Our STRUCTURE plot is below. Samples from Manaus are marked in the open rectangle at the bottom of the plot. Again, most look like *L. guyanensis*, and those that do not are marked with arrows, as we did in the phylogeny.

![](images/populations7.jpg)

Figure 7. A STRUCTURE plot showing the *Leishmania* species we studied. Samples that were obtained from Manaus are marked in the open rectangle at the bottom of the plot. Most appear to be *Leishmania guyanensis*, but a few do not, and these are marked with arrows as we did in Figure 2, the SplitsTree phylogeny.

::: callout-tip

# Discussion points: the STRUCTURE plot

- Each column is a different strain, and the colours represent the proportion of this strain’s ancestry that is derived from each species. If there are hybrids between species, we would expect to see columns with multiple colours.

- The most obvious thing about this plot is that the species are different colours. 

- Does this visualisation of the data suggest that there is extensive breeding between species in the Viannia group?

- Consider the *Leishmania* parasites circulating around Manaus (see Figure 6). Do they all look like one species, or are there multiple species present?


- Look at the one strain of *Leishmania shawi*. This looks like a hybrid between two species.


- Go back to Figure 2 (the phylogeny) and the PCA plots to examine where the *Leishmania shawi* sample is placed. Does its placement in those plots make sense, given what we see in the STRUCTURE plot?


:::



# Summary: what we have learned

- Population genomics data can be used to explore population structure and hybridisation between populations and species.

- There are different ways of visualising population genomics data, each with their own strengths and weaknesses.

- In this workshop, we have seen examples of:

  - isolation by distance (populations/species distributed across countries)
  - multiple species in one location (Manaus), with rare hybrids between species

# After the workshop: exam-style questions

## Question 1. Populations and migration

A PCA plot of human populations from Europe is shown in Figure 8 below. Each point is an individual, and they are coloured by the country they come from. Small coloured labels represent individuals, and large coloured points represent median PC1 and PC2 values for each country.

- a) Is there evidence for extensive migration of individuals between countries in Europe? Explain your answer.

- b) What can we infer from these data about the alleles within countries that are close together on the PCA plot (e.g., Spain and Portugal) compared to countries that are far apart on the PCA plot (e.g., Finland and Italy)?

- c) What can we infer from these data about interbreeding between countries? Do between-country marriages look common, or the exception?

- d) Panel b of the plot shows the PCA coordinates of people from Switzerland, with individuals coloured by the language they speak (Germanic, French or Italian). Note that the location of these groups on the PCA plot corresponds to the location of their home countries on the PCA plot in panel a. Explain how this kind of analysis could be used to understand: (i) the migration of a parasite; (ii) how to conserve a threatened species. 
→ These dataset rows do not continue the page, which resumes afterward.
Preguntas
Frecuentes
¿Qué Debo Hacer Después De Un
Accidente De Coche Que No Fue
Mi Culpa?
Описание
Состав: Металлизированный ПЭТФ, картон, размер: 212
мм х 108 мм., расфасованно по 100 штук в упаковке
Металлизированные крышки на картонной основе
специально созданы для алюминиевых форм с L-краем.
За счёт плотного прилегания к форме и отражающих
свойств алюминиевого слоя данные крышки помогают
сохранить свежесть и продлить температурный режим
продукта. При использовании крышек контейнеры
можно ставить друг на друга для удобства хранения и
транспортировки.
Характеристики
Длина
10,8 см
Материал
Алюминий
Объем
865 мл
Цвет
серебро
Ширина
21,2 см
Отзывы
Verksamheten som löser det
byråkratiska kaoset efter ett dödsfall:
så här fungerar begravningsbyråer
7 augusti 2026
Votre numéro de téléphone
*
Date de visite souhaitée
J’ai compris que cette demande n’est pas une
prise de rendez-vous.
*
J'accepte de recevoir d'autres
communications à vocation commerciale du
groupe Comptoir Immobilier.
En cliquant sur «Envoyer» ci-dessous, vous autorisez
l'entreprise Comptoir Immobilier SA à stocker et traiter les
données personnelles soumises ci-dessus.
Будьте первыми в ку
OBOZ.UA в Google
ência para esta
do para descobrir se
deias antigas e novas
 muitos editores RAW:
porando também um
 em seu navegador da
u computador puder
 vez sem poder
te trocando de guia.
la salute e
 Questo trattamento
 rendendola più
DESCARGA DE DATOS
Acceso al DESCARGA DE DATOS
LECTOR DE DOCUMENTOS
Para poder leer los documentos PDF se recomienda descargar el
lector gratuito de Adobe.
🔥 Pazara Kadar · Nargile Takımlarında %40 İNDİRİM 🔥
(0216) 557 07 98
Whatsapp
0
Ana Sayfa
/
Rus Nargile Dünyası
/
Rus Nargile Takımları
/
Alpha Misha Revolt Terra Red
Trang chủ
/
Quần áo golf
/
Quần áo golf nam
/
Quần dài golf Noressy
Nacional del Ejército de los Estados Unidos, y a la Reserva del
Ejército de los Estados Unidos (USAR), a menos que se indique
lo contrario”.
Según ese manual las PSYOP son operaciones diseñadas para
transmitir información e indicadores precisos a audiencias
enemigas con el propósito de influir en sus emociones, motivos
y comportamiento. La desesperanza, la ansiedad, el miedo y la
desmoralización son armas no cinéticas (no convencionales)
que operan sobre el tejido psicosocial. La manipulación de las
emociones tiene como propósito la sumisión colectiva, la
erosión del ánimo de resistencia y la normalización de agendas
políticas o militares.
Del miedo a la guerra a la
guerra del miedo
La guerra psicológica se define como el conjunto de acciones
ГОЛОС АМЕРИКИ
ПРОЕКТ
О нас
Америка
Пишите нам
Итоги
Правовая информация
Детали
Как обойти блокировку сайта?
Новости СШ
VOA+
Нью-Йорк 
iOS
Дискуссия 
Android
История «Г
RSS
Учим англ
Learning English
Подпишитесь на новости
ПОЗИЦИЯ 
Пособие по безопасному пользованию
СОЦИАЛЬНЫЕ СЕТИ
- e) Panel c of the plot shows the correlation between genetic distance and geographic distance (km between individuals’ birthplaces). What phenomenon does this illustrate? How would you expect this to differ for a highly mobile species, such as birds, versus a less mobile species, such as fish in lakes?

![](images/populations8.jpg)

Figure 8. A PCA plot of human populations from Europe. Each point is an individual, and they are coloured by the country they come from. Small coloured labels represent individuals, and large coloured points represent median PC1 and PC2 values for each country. 
  

## Question 2. Understanding populations from DNA

- a) Outline how population genomic data are collected—starting with the collection of samples from individuals, laboratory work, and the data analysis steps to obtain a VCF file containing SNP data.

- b) Name and briefly explain three methods to display population genomic data to show genetic relatedness (population structure) between individuals. For each method, give one strength and one weakness.

- c) List three features of the genetics of natural populations that we can learn from population genomic data.